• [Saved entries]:
___

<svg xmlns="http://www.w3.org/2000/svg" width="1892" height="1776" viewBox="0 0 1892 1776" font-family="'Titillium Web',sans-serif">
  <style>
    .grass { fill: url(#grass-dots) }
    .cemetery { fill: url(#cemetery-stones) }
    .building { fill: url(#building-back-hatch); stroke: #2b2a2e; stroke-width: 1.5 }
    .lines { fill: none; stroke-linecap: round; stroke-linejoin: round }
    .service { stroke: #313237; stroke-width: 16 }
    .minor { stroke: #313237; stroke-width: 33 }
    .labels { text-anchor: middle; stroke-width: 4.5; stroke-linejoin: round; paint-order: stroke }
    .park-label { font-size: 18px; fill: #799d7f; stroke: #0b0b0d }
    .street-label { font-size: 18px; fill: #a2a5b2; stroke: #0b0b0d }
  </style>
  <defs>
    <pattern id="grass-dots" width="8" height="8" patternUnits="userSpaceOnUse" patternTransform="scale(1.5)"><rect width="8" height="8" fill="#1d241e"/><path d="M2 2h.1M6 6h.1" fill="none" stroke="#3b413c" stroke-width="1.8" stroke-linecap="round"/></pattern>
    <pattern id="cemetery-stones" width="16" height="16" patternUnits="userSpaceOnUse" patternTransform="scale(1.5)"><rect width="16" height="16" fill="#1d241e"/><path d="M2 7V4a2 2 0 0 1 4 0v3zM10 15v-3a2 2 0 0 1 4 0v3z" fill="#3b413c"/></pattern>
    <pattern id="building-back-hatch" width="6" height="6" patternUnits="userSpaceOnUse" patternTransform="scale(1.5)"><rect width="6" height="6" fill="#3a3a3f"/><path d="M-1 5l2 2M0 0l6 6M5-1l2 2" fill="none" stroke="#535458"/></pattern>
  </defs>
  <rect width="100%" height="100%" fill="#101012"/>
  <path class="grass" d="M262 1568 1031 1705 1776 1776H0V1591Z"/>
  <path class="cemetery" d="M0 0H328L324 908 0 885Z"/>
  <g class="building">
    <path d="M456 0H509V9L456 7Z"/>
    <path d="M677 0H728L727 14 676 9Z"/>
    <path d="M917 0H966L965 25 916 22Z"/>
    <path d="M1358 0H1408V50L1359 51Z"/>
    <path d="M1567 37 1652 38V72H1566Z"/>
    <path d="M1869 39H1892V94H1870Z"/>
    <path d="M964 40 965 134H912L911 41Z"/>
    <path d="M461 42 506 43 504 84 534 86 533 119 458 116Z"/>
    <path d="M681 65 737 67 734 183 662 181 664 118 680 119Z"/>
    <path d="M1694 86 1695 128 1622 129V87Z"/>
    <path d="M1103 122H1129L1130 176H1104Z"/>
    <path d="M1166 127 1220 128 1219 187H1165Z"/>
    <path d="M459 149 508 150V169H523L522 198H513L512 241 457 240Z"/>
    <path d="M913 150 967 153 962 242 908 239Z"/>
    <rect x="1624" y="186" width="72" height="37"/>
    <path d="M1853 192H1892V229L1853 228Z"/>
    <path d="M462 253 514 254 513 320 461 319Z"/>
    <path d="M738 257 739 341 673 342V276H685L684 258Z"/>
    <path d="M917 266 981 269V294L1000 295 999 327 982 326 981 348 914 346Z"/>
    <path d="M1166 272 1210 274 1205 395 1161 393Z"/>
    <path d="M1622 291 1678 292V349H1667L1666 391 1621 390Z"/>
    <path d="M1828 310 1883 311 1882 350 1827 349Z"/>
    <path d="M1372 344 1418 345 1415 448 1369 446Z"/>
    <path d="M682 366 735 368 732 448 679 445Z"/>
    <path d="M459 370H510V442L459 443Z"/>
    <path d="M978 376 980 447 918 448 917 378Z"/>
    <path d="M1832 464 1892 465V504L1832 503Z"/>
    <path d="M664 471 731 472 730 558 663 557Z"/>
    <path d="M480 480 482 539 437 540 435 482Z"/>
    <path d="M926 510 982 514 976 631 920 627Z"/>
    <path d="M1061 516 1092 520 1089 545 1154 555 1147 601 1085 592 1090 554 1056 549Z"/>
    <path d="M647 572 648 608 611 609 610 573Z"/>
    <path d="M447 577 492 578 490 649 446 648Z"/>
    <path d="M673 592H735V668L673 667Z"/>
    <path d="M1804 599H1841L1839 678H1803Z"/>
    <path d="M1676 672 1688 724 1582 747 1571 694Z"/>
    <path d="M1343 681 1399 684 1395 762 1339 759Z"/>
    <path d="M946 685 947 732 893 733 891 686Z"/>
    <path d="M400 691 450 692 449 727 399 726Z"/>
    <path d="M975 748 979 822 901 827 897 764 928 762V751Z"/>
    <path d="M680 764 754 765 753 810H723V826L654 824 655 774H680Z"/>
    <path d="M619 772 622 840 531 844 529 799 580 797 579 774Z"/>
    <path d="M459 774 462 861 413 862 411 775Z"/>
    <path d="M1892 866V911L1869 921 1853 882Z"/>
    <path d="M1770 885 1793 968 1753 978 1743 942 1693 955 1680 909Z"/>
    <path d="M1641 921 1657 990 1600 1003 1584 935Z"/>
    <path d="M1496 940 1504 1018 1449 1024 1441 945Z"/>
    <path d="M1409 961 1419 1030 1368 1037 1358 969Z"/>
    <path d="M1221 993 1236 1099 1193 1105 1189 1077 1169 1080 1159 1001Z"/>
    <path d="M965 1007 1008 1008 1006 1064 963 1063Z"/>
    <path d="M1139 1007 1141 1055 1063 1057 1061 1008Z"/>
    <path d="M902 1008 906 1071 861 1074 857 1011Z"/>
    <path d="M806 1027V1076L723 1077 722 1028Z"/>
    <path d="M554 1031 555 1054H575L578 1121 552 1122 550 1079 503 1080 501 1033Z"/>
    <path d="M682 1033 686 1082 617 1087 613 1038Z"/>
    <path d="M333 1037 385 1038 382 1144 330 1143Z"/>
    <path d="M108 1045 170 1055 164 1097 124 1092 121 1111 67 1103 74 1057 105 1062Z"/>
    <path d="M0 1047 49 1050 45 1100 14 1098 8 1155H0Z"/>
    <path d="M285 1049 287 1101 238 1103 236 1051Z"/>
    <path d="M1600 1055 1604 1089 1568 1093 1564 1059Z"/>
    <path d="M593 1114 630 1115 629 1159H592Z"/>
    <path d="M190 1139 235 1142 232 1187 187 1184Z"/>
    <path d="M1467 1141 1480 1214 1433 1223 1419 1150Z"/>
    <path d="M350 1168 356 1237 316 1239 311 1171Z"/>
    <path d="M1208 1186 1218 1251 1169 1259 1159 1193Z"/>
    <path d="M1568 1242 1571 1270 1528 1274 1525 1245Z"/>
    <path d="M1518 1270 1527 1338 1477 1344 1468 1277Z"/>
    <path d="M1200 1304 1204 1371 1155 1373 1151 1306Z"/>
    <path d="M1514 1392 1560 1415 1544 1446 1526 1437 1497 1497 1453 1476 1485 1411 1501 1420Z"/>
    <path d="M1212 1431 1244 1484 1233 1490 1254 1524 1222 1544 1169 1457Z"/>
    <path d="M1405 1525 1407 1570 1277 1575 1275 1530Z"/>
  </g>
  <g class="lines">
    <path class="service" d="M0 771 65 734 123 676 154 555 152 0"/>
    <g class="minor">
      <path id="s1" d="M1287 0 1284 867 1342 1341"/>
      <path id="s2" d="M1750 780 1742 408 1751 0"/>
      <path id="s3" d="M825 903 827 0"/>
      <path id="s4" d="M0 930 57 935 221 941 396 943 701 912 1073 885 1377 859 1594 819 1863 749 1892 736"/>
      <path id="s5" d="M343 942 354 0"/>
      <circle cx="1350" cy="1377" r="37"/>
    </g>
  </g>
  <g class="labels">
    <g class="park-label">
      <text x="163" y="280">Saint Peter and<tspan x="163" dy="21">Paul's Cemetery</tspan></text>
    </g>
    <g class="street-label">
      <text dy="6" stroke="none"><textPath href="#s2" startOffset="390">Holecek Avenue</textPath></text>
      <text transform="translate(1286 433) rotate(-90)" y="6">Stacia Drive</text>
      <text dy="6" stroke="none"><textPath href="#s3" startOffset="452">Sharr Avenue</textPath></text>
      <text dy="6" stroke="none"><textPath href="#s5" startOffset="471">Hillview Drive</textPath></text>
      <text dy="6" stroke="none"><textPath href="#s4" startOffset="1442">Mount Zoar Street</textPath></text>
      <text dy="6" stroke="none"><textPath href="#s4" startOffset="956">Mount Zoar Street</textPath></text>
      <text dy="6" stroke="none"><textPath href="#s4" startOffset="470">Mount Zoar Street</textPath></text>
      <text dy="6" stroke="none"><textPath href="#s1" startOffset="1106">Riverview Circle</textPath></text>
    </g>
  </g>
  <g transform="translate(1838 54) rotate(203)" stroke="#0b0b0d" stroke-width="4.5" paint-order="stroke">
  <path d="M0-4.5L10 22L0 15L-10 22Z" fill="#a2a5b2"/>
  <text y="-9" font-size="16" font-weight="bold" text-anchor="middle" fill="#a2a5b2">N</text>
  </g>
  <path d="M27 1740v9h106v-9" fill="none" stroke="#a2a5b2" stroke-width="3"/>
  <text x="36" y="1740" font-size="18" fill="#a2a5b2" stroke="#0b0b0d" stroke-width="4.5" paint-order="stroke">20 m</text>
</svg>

___

• [What is being asked]: Note down each line above where the word "lines" occurs.

• [The answer]:
    .lines { fill: none; stroke-linecap: round; stroke-linejoin: round }
  <g class="lines">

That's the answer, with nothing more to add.